- _Document section_:
····················
Two Spin 1/2 Particles: Stot=0 Outcome?

[K8181]

I have a hypothetical situation that I am trying to work through...

Say there are two spin 1/2 particles, and the system is known to be in a total spin state of Stot=0. An observer comes along and determines the first particle to have a spin component (S1z) of hbar/2. Now say another observer comes along and measures the z component for the second particle (S2z). What is the outcome?

My solution is this: I believe the Stot information is lost when the first observer measures S1z, so that then there is a 50% chance of the second observer measuring hbar/2, and a 50% chance for -hbar/2.

Is this right?

Thanks very much.

 

[so-crates]

Well, the problem is, how do you distinguish between the two particles ?

 

[K8181]

I found the problem in a book, and it says that the first observer is trained to measure particle one, and the second is trained to measure particle two. I don't think distinguishing between them is the crux of the problem. I am more concerned about eigenstates of angular momentum and that sort of thing. The experiment is some fictitious scenario invented to illustrate a point.

 

[Galileo]

If the total spin is zero, then there's only one spin-state the system can be in: the singlet $$|0 0\rangle$$ configuration. What are the possible outcomes when you measure $S_{1_z}$?

 

[Doc Al]

My solution is this: I believe the Stot information is lost when the first observer measures S1z, so that then there is a 50% chance of the second observer measuring hbar/2, and a 50% chance for -hbar/2.

Is this right?

No. The spin measurements of the two particles are correlated. Can you write the overall singlet state in terms of combinations of the individual S1z and S2z states? (I'm making the same point made by Galileo.)

 

[K8181]

I guess my confusion is...why is the particle still in the singlet state once the measurement of S1z has been carried out?

 

[reilly]

K8181 -- You are somewhat correct. The measurement of one of the particles can influence the other if they are in a bound state in which case the interaction between measurement and particle 1 also can perturb particle 2. For example, consider a helium atom with the electrons in a total spin 0, S-state. If we use a spin 0 probe, then the matrix elements for any spin flip will be zero. On the other hand, if we use a spin 1 probe, spin flip is possible, and the initial spin correlation will not survive the interaction. (I'm assuming the the probe comes in as an S wave, so the total probe angular momentum is = probe spin.)
····················
[Entries drawn from a collection]
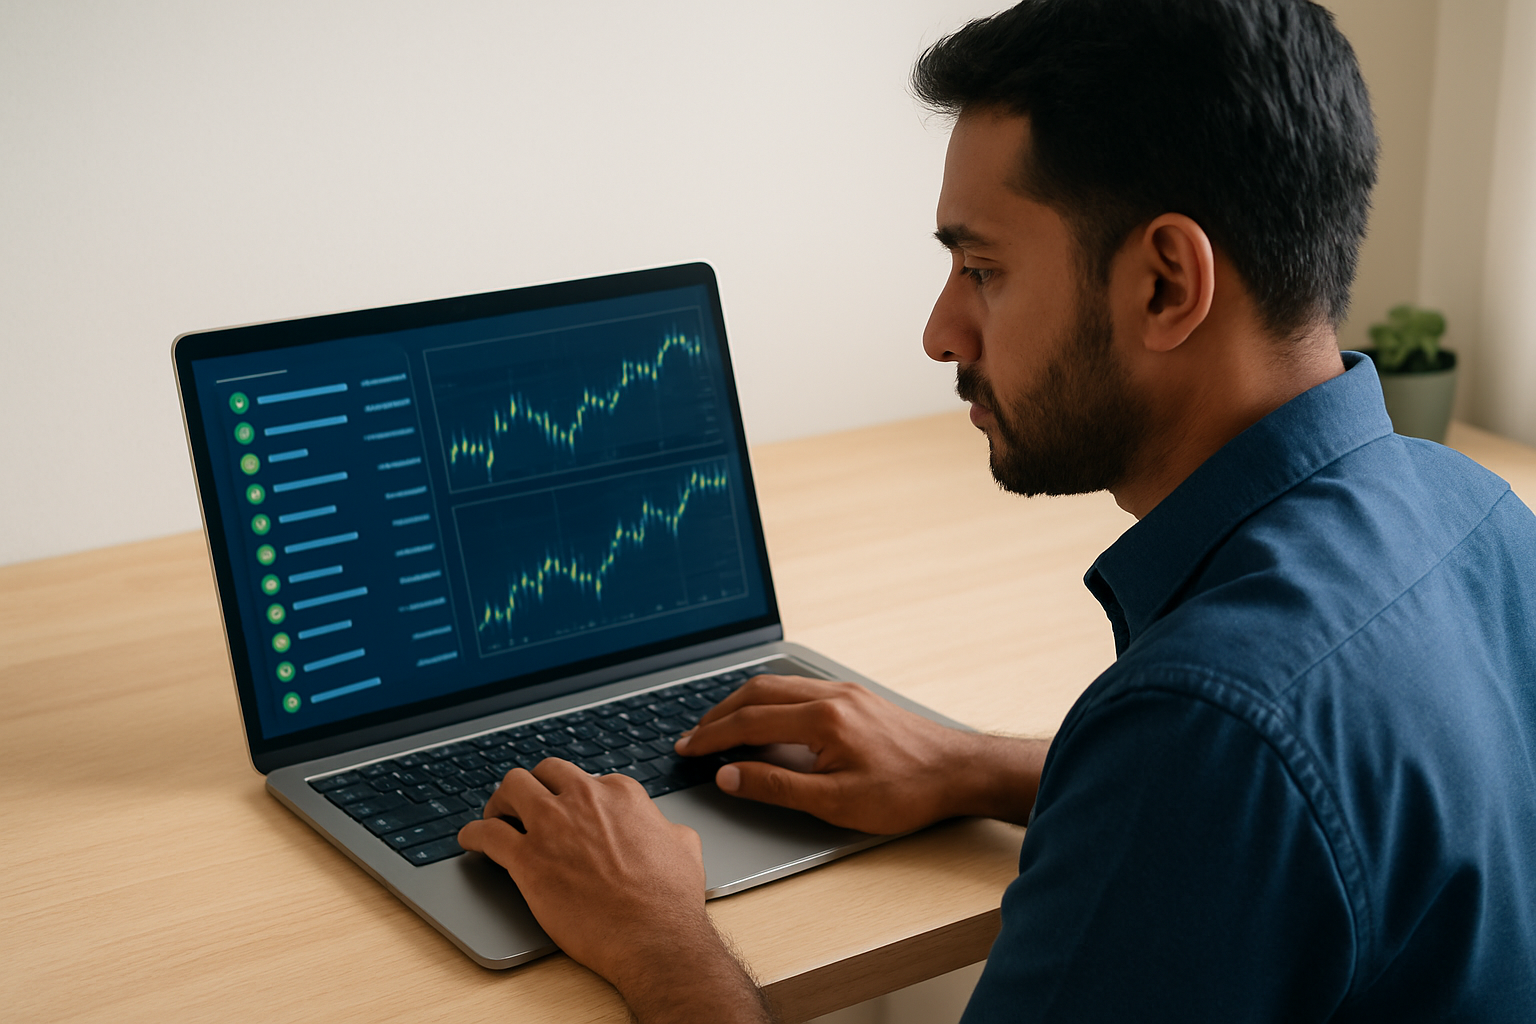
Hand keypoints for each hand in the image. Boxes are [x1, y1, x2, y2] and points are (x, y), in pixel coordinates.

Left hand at [457, 760, 772, 1022]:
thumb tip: (663, 830)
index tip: (568, 811)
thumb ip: (665, 828)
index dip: (573, 798)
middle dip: (533, 786)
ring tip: (496, 816)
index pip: (585, 779)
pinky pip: (486, 833)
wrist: (653, 937)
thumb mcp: (684, 847)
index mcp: (620, 793)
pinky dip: (473, 834)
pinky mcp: (527, 858)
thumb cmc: (670, 900)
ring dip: (500, 801)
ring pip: (511, 788)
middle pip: (544, 772)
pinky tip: (471, 841)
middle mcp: (583, 799)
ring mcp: (552, 826)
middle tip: (525, 805)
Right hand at [675, 675, 1042, 832]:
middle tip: (694, 737)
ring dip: (743, 704)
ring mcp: (844, 692)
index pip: (749, 722)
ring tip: (720, 727)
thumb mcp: (836, 802)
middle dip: (719, 714)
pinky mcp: (855, 697)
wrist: (959, 772)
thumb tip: (730, 776)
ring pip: (777, 686)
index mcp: (822, 719)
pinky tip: (765, 717)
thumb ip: (777, 786)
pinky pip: (798, 688)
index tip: (687, 750)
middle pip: (757, 693)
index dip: (712, 738)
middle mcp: (830, 695)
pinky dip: (769, 701)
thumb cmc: (906, 791)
····················
- _Aim of the exercise_:
Answer these questions from the spin thread:
(a) What total spin state is the two-particle system known to be in, according to the opening post?
(b) Where did K8181 find the problem?
(c) In reilly's helium example, what kind of probe makes the matrix elements for any spin flip zero?
The records were taken from a separate source.

- _Answer to this task_:
(a) A total spin state of Stot=0.
(b) In a book.
(c) A spin 0 probe.